## What needs to be done:
Transcribe the records line for line, from the start of the records through the line containing "ろこし輪太郎 ３０入 【送料サービス対象外", including that line.

========

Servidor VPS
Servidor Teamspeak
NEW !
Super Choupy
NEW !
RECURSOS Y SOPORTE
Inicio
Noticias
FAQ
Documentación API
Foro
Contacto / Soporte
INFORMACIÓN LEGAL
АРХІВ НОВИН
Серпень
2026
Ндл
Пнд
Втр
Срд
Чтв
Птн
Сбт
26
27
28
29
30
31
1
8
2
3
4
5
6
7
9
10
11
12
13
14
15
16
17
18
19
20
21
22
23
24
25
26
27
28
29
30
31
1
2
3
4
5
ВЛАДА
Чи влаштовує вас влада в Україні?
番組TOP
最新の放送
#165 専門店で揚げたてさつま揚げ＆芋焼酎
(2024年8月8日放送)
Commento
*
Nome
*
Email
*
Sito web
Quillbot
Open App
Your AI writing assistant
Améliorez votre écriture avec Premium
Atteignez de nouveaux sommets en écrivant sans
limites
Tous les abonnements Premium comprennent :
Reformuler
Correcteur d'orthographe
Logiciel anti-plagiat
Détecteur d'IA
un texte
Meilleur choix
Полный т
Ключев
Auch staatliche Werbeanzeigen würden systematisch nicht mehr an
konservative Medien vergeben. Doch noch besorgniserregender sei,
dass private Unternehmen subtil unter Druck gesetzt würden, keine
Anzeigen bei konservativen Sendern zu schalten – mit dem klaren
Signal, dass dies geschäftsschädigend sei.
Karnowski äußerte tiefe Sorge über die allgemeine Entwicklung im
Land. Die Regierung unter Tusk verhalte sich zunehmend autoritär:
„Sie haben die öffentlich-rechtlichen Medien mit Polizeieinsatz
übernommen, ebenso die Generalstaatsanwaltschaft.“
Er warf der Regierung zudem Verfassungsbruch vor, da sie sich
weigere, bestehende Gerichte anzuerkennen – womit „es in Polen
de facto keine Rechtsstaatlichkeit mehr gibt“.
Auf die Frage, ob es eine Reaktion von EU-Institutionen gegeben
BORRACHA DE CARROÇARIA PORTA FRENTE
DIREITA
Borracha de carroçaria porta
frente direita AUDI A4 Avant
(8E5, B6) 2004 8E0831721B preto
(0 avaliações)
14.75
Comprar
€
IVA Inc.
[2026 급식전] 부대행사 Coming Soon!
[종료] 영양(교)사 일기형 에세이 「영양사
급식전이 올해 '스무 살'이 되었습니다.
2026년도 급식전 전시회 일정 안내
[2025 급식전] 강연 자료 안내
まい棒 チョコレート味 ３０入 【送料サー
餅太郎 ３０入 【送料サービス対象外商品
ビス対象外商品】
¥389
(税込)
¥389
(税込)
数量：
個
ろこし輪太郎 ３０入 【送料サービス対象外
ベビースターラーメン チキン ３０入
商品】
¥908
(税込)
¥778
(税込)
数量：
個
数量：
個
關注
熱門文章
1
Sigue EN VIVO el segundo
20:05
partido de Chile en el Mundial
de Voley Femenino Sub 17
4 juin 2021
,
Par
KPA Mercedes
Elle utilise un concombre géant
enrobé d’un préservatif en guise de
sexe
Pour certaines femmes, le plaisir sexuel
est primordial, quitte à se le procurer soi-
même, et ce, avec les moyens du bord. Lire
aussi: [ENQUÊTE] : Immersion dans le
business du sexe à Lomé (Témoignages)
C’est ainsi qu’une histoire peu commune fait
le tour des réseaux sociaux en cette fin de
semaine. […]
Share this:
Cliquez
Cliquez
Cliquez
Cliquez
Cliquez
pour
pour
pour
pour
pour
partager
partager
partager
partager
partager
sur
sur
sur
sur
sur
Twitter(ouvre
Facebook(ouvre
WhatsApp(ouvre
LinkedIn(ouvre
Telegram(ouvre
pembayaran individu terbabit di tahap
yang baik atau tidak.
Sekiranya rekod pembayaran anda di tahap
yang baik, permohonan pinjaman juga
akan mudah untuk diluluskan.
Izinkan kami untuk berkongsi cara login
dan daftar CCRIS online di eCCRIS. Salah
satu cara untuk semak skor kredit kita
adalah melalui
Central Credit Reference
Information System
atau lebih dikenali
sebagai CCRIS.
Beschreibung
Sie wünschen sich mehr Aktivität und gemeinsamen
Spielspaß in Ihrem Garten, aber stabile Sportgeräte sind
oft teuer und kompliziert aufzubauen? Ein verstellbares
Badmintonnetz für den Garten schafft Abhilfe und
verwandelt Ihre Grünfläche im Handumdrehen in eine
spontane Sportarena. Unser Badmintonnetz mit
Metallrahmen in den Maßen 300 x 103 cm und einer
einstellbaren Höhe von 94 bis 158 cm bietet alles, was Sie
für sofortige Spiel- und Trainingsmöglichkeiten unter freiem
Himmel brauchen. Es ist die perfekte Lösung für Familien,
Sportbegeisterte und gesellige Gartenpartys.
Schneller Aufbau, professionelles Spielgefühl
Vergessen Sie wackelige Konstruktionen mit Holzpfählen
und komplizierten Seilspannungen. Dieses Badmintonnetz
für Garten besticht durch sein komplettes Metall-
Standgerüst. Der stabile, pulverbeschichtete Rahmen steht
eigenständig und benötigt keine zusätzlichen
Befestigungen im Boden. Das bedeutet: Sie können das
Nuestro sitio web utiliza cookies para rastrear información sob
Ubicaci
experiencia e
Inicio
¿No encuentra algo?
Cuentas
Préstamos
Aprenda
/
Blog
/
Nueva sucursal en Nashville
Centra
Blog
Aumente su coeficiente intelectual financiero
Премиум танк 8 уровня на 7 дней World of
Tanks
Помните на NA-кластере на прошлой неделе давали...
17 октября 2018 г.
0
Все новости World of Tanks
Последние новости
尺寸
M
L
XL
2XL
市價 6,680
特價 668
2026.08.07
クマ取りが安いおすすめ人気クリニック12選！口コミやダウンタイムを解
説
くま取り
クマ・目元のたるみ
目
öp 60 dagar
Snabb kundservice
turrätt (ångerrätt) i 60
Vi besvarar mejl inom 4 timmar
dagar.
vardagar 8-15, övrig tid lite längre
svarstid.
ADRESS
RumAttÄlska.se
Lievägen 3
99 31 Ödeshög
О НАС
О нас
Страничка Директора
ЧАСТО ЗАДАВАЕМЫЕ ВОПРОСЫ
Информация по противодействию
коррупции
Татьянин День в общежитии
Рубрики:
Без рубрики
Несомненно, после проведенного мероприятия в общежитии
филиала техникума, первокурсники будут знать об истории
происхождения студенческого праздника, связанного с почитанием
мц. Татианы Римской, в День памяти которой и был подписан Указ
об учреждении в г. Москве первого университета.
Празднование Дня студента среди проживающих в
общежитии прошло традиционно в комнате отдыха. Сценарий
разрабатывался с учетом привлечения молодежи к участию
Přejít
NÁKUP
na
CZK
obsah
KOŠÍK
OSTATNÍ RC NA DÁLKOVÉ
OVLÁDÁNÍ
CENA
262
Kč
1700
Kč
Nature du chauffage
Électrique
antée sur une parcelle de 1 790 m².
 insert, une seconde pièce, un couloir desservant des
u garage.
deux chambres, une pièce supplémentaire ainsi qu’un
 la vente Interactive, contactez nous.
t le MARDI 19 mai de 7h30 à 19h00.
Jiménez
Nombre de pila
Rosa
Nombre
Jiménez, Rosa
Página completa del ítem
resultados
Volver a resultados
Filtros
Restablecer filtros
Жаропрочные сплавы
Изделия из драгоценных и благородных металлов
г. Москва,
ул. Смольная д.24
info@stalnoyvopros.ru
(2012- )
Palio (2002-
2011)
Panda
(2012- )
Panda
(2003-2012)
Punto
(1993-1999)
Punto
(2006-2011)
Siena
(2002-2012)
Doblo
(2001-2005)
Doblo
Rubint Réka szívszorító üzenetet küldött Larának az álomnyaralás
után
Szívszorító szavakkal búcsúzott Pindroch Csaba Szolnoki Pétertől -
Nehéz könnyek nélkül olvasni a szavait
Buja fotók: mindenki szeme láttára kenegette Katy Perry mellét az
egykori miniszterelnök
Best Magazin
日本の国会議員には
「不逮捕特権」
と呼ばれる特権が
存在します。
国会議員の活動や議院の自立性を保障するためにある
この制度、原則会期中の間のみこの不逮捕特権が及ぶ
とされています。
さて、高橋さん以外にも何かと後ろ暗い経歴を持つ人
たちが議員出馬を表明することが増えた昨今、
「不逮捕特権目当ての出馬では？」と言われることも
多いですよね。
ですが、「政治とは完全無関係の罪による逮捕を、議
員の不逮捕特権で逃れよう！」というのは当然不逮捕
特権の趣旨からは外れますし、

========

## Output below:
Servidor VPS
Servidor Teamspeak
NEW !
Super Choupy
NEW !
RECURSOS Y SOPORTE
Inicio
Noticias
FAQ
Documentación API
Foro
Contacto / Soporte
INFORMACIÓN LEGAL
АРХІВ НОВИН
Серпень
2026
Ндл
Пнд
Втр
Срд
Чтв
Птн
Сбт
26
27
28
29
30
31
1
8
2
3
4
5
6
7
9
10
11
12
13
14
15
16
17
18
19
20
21
22
23
24
25
26
27
28
29
30
31
1
2
3
4
5
ВЛАДА
Чи влаштовує вас влада в Україні?
番組TOP
最新の放送
#165 専門店で揚げたてさつま揚げ＆芋焼酎
(2024年8月8日放送)
Commento
*
Nome
*
Email
*
Sito web
Quillbot
Open App
Your AI writing assistant
Améliorez votre écriture avec Premium
Atteignez de nouveaux sommets en écrivant sans
limites
Tous les abonnements Premium comprennent :
Reformuler
Correcteur d'orthographe
Logiciel anti-plagiat
Détecteur d'IA
un texte
Meilleur choix
Полный т
Ключев
Auch staatliche Werbeanzeigen würden systematisch nicht mehr an
konservative Medien vergeben. Doch noch besorgniserregender sei,
dass private Unternehmen subtil unter Druck gesetzt würden, keine
Anzeigen bei konservativen Sendern zu schalten – mit dem klaren
Signal, dass dies geschäftsschädigend sei.
Karnowski äußerte tiefe Sorge über die allgemeine Entwicklung im
Land. Die Regierung unter Tusk verhalte sich zunehmend autoritär:
„Sie haben die öffentlich-rechtlichen Medien mit Polizeieinsatz
übernommen, ebenso die Generalstaatsanwaltschaft.“
Er warf der Regierung zudem Verfassungsbruch vor, da sie sich
weigere, bestehende Gerichte anzuerkennen – womit „es in Polen
de facto keine Rechtsstaatlichkeit mehr gibt“.
Auf die Frage, ob es eine Reaktion von EU-Institutionen gegeben
BORRACHA DE CARROÇARIA PORTA FRENTE
DIREITA
Borracha de carroçaria porta
frente direita AUDI A4 Avant
(8E5, B6) 2004 8E0831721B preto
(0 avaliações)
14.75
Comprar
€
IVA Inc.
[2026 급식전] 부대행사 Coming Soon!
[종료] 영양(교)사 일기형 에세이 「영양사
급식전이 올해 '스무 살'이 되었습니다.
2026년도 급식전 전시회 일정 안내
[2025 급식전] 강연 자료 안내
まい棒 チョコレート味 ３０入 【送料サー
餅太郎 ３０入 【送料サービス対象外商品
ビス対象外商品】
¥389
(税込)
¥389
(税込)
数量：
個
ろこし輪太郎 ３０入 【送料サービス対象外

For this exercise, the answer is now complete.